Point being, Russert didn't have to, or shouldn't, "wait for the phone to ring" to do research verifying or disputing his interviewees' stories:
BOB SIMON: Remarkable. You leak a story, and then you quote the story. I mean, that's a remarkable thing to do. . . .
TIM RUSSERT (MEET THE PRESS), TO CHENEY: What specifically has [Saddam] obtained that you believe will enhance his nuclear development program?
BILL MOYERS: Was it just a coincidence in your mind that Cheney came on your show and others went on the other Sunday shows, the very morning that that story appeared?
TIM RUSSERT: I don't know. The NEW YORK TIMES is a better judge of that than I am.
BILL MOYERS: No one tipped you that it was going to happen?
TIM RUSSERT: No, no. I mean-
BILL MOYERS: The Cheney office didn't leak to you that there's gonna be a big story?
TIM RUSSERT: No. No. I mean, I don't have the-- This is, you know-- on MEET THE PRESS, people come on and there are no ground rules. We can ask any question we want. I did not know about the aluminum tubes story until I read it in the NEW YORK TIMES.
BILL MOYERS: Critics point to September Eight, 2002 and to your show in particular, as the classic case of how the press and the government became inseparable. Someone in the Administration plants a dramatic story in the NEW YORK TIMES. And then the Vice President comes on your show and points to the NEW YORK TIMES. It's a circular, self-confirming leak.
TIM RUSSERT: I don't know how Judith Miller and Michael Gordon reported that story, who their sources were. It was a front-page story of the NEW YORK TIMES. When Secretary Rice and Vice President Cheney and others came up that Sunday morning on all the Sunday shows, they did exactly that.
My concern was, is that there were concerns expressed by other government officials. And to this day, I wish my phone had rung, or I had access to them.
BILL MOYERS: Bob Simon didn't wait for the phone to ring.

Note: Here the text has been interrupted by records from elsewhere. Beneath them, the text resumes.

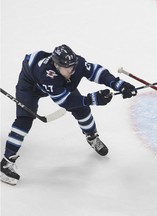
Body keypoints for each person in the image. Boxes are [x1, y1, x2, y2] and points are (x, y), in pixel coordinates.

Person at [1, 44, 137, 185]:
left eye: (73, 66)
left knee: (82, 110)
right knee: (24, 120)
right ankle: (6, 162)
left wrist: (118, 84)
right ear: (56, 65)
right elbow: (66, 101)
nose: (72, 70)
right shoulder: (48, 75)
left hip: (56, 82)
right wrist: (93, 99)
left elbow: (96, 72)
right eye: (68, 68)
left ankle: (91, 137)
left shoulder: (73, 64)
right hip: (29, 85)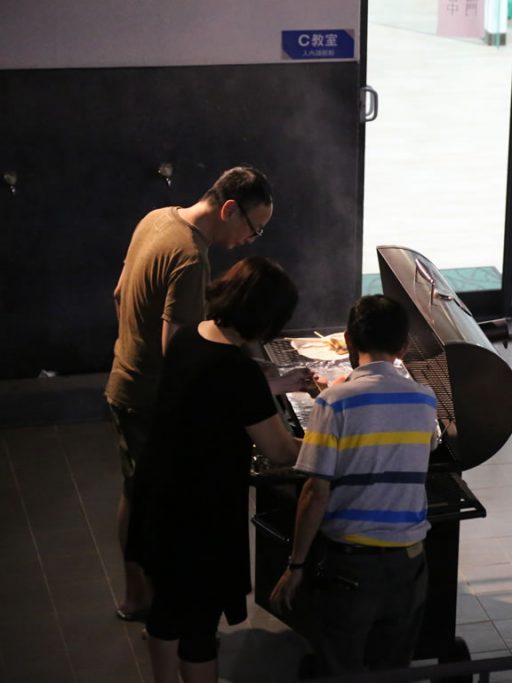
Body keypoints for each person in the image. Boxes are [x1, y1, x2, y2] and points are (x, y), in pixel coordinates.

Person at [105, 165, 309, 620]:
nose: (250, 240)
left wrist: (132, 347)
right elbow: (180, 350)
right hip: (149, 394)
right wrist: (250, 383)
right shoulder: (191, 256)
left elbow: (120, 294)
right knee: (156, 502)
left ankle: (140, 595)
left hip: (127, 376)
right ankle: (155, 603)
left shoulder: (157, 218)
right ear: (229, 209)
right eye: (254, 228)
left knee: (137, 491)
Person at [126, 256, 304, 683]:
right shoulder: (238, 372)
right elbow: (280, 450)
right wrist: (335, 443)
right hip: (200, 514)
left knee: (167, 609)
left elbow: (214, 395)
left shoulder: (190, 337)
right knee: (199, 627)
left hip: (158, 495)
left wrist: (271, 384)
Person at [270, 295, 438, 675]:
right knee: (392, 669)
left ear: (348, 339)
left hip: (351, 568)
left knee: (341, 668)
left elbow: (315, 492)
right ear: (404, 347)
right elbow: (404, 443)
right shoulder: (425, 399)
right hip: (410, 563)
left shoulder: (334, 403)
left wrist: (296, 565)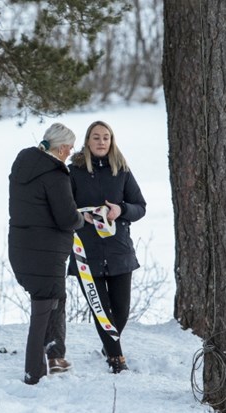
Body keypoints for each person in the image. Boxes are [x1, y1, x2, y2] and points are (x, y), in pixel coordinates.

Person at [8, 122, 84, 385]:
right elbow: (65, 218)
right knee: (43, 312)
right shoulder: (55, 174)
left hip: (21, 249)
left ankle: (57, 362)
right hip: (46, 253)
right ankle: (33, 373)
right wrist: (80, 219)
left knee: (56, 305)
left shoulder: (23, 165)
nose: (71, 153)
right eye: (71, 149)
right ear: (62, 148)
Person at [68, 120, 147, 374]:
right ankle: (116, 359)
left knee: (120, 312)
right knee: (101, 309)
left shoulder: (121, 170)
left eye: (106, 137)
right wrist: (82, 216)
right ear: (87, 142)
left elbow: (140, 207)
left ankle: (109, 345)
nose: (101, 142)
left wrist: (120, 210)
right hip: (85, 254)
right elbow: (63, 209)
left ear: (111, 142)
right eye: (96, 137)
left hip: (119, 252)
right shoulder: (74, 172)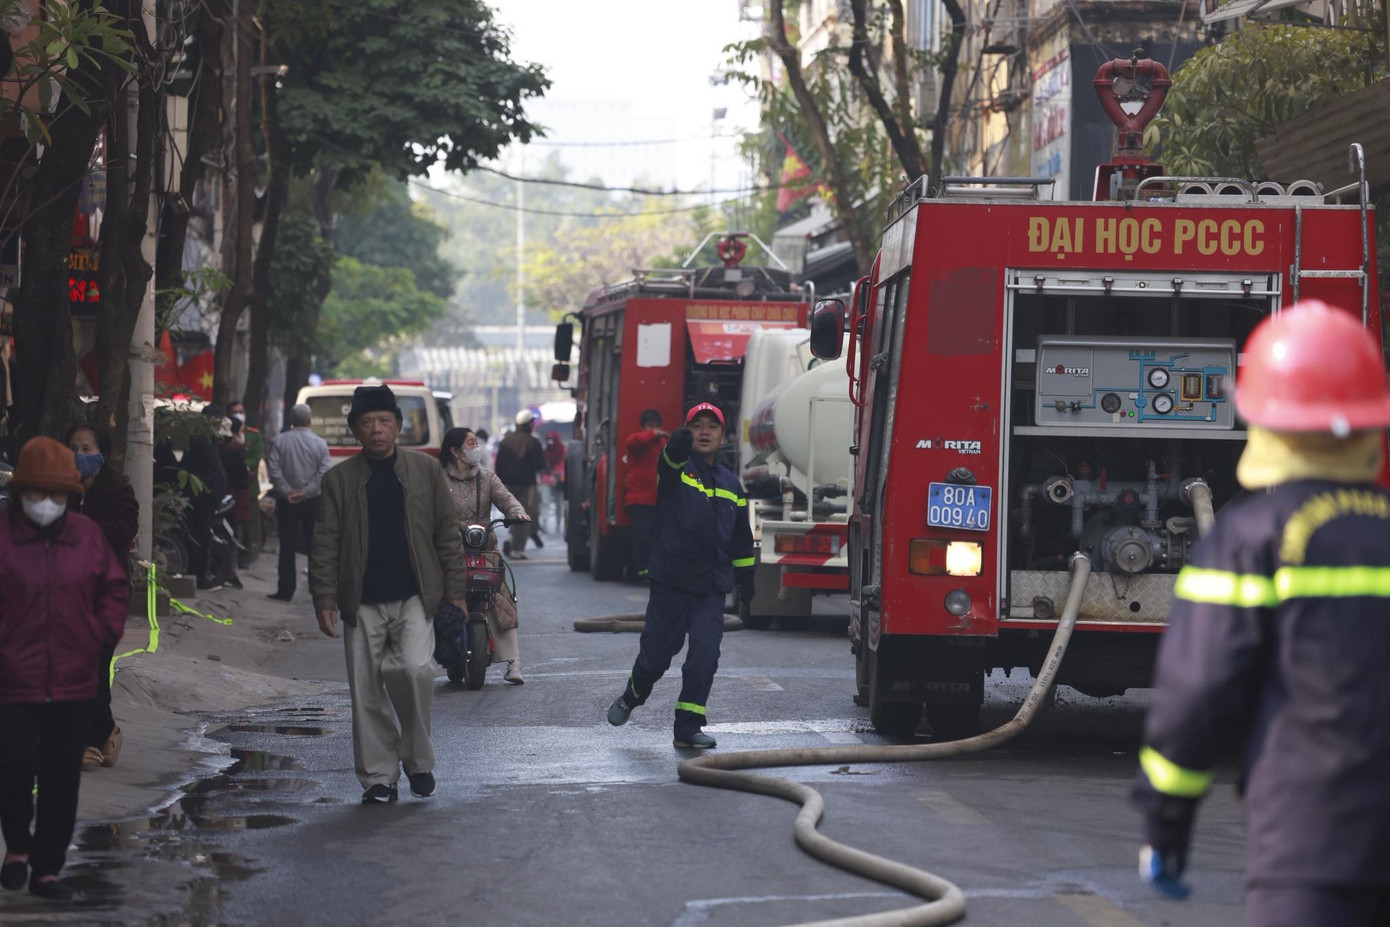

I'm under the assumption, and maybe this is purely ridiculous, but I'm under the assumption that you don't just take their word at face value. That you actually then go around and try to figure it out.What's interesting, among other things, is that Stewart never promotes himself as an arbiter of truth, he always says he's an entertainer and comedian, and I can't think of a single time when he implied, much less said, that getting information or informed comment from him was a good idea -- despite the fact that it is, especially in comparison to actual "journalists". Tucker Carlson, whose show Crossfire got canceled shortly after Jon Stewart made a mockery of it and Carlson (and Begala: "You guys are hurting America"), complained that Stewart "wanted to have it both ways", by having people take his concerns seriously, but also to say "he's just a comedian"; Carlson urged Stewart to stop criticizing them and just be funny, as if being a comedian means by default that he also can never say something serious. Here's the thing: even though Stewart is smarter than the average bear, his modesty, false or not, is the direct opposite of the Messianic or infallible impartial arbiters of news motifs of mainstream journalism. Stewart, in essence, ALWAYS implies, "check it out for yourself," because he never encourages the audience to take something on his authority (or, usually, his guest's either, since he usually asks -- *usually* asks -- questions that are intellectually critical focused on the author's work, and then of course, shills the book, but in Stewart's case, I feel like he himself actually read and processed the information in the book, so his shilling it rings much less hollow than, say, someone on The Today Show or Jay Leno would sound if he was hawking a book written by a think-tanker).
Intentional or not, Stewart's combination of intellectual analysis, critical thinking, and abject over-the-top "no, seriously, I am not that smart" comes close to the stance real journalists should have. And yet, it seems almost as if his protestations of not being a journalist in way is exactly what allows him the liberty to be as tough, intellectual, and thorough as he is... I mean, seriously, the world (or at least Sunday news) would be infinitely better with him as the interviewer on Meet the Press. With my admiration for him kept in mind, believe me when I say that I think that speaks much more negatively of the press than it speaks positively for him -- simply because the fact that he's doing a better job than they are is laudable, but the fact they do so poorly is simply inexcusable.